There’s a certain process to logo design, it is a well established format that has been used for many, many years. We do our best to educate each client on the process and the expected results. Whilst we recognise that each client is different and not every logo design will follow set rules. In quick succession we have had two very different customers and this makes an interesting story.
A logo design needs a brief from the client, a new business owner will normally have a good idea of the ethos of their business, have an idea of what they like and dislike and finally have a fully formed concept of their business. If they are uncertain, we ask a range of questions which sometimes proves difficult to answer. But no need to worry here as there is a simple briefing guide that you can use to focus your mind on what is important. Get it here:- Download PDF here↯.
So The Tale of Two Logos begins!
1. BRIEF TAKING STAGE
Client A had specific ideas of what they wanted, in fact almost spelt out in detail their vision for the logo. Two people in our studio were briefed ready to get to work.
Client B also had a good brief, knew to a degree what they wanted, but were open to other ideas and did not want to constrain us too tightly.
NOTE: A logo can be over-briefed and under-briefed, ideally there needs to be scope for the designer to develop ideas.
2. RESEARCH AND THINKING
For both logos, as with all logos, we do a lot of groundwork to be sure that we come up with something unique within the brief. We research their competition, think about typography to fit with their business style and finally put pencil to paper.
3. SKETCHES AND DIGITISATION
We move away from the computer and get our pencils out! We draw up unique ideas and create icons, shapes and graphic devices to give a visual message about the business. By the time we have sketched out ideas a few hours have gone by.
4. FIRST DRAFT SUBMISSIONS
The sketches get digitised and more ideas may be explored and worked up into vector format. Logo design is always created in vector format at the outset, this is to ensure easy adjustments and to enable a crisp, scaleable, clearly defined logo. The key to good logo design is to simplify, hone the parts down to the bare minimum to give as strong a result as possible. Sometimes the brief may dictate a more complex idea, we work to that too, but will endeavour to keep the ideas as simple as possible.
5. FIRST DRAFT FEEDBACK
This is the most crucial part of the process! Our clients get provided with approximately five design solutions all referencing their brief. We may explore alternative ideas or a new angle, but everything is open for discussion. Normally, a phone call takes place and the merits of the logos are discussed. A client may not like any of the ideas, but when asked why, they realise the reason they may not like something is down to something very minor which can be changed very easily. Others may love all of them and be undecided which to go for – but most often there is one or two that stand out that can be taken forward.
NOTE: A logo design is teamwork between designer and client. After all, it is your business the designer is trying to capture in one simple image.
What happened next with the two clients is worth noting…

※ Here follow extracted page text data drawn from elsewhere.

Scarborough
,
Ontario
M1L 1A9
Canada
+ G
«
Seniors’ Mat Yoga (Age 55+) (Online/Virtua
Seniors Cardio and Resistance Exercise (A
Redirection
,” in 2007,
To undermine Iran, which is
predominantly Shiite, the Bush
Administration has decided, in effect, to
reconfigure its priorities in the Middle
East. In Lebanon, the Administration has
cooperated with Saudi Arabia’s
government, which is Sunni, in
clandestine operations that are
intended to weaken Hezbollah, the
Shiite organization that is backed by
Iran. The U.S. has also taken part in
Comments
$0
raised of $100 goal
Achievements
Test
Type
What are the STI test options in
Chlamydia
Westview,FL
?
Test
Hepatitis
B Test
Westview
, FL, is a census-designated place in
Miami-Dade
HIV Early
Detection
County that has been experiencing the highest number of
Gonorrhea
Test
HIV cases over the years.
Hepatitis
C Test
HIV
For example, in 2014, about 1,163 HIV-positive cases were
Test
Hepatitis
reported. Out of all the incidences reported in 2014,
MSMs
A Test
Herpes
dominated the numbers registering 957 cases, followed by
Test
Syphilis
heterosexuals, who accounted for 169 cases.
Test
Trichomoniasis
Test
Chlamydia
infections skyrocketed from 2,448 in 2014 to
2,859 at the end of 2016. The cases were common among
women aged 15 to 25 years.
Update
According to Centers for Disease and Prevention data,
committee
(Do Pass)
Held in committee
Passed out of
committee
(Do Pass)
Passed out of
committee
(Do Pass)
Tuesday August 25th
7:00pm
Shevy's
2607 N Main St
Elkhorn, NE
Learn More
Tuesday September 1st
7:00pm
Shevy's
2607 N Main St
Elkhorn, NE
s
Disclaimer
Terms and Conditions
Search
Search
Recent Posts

Client A disliked everything, but did not give any objective reasoning, in fact refused to speak on the phone. I am 99% certain that a phone call would have got to the bottom of what was missing. I have turned around logos before when the client simply misses the point, but if you cannot speak, there is not much hope to rectify the situation.
Client B liked most of the designs, and was particularly grabbed by one. After a phone call I was able to give depth to the design ideas and improve the chosen logo. Talking things through is always good as detail can be agreed and refinements made. Most of our logos follow this pattern.
6. FIRST ITERATIONS
Refinements are made to the favoured logos and at this stage colour is usually introduced. Once one or two of the most favourable logos are fine-tuned, they begin to take on their own personality and move towards representing the business in the way the client wants. it is good for the client to listen to the designer as you may get a little carried away, or have seen something online that we are trying to avoid getting too close to.
7. SECOND ITERATIONS
Final tweaks are made and a colour scheme agreed upon, normally taking the design to a professionally polished result. A logo design should endeavour to aim for longevity, it should be S.M.A.R.T:
Check out Logo Design Principles here by Paul Rand of Logo Geek.
8. THE RESULTS
Client A walked off and asked someone else to have a go at the logo. I don’t believe another designer has managed to achieve the right result as it would have been better to rethink and change the brief. If a brief changes, which it has done with another client, the client can end up with a logo that is a far better design than the original brief dictated. It’s a shame the client did not feel able to reassess their brand identity, read the quotation properly and get a grip of the work involved.
Client B has a unique logo that has a strong identity, is not close to anything else – but then the subject matter has not been tackled very well by anyone else.
NOTE: Logo design is going to be about a day’s work, minimum. Be prepared to pay a good designer for their time to work through ideas, allow thinking time and allow the brief some scope.
BUT WE STILL LOVE LOGO DESIGN!
It’s rare to fail, but fortunately 99% of our logo projects do as Client B.
Logo design needs the client and the designer to work through ideas and to change direction if the original ideas and brief are not right for the business.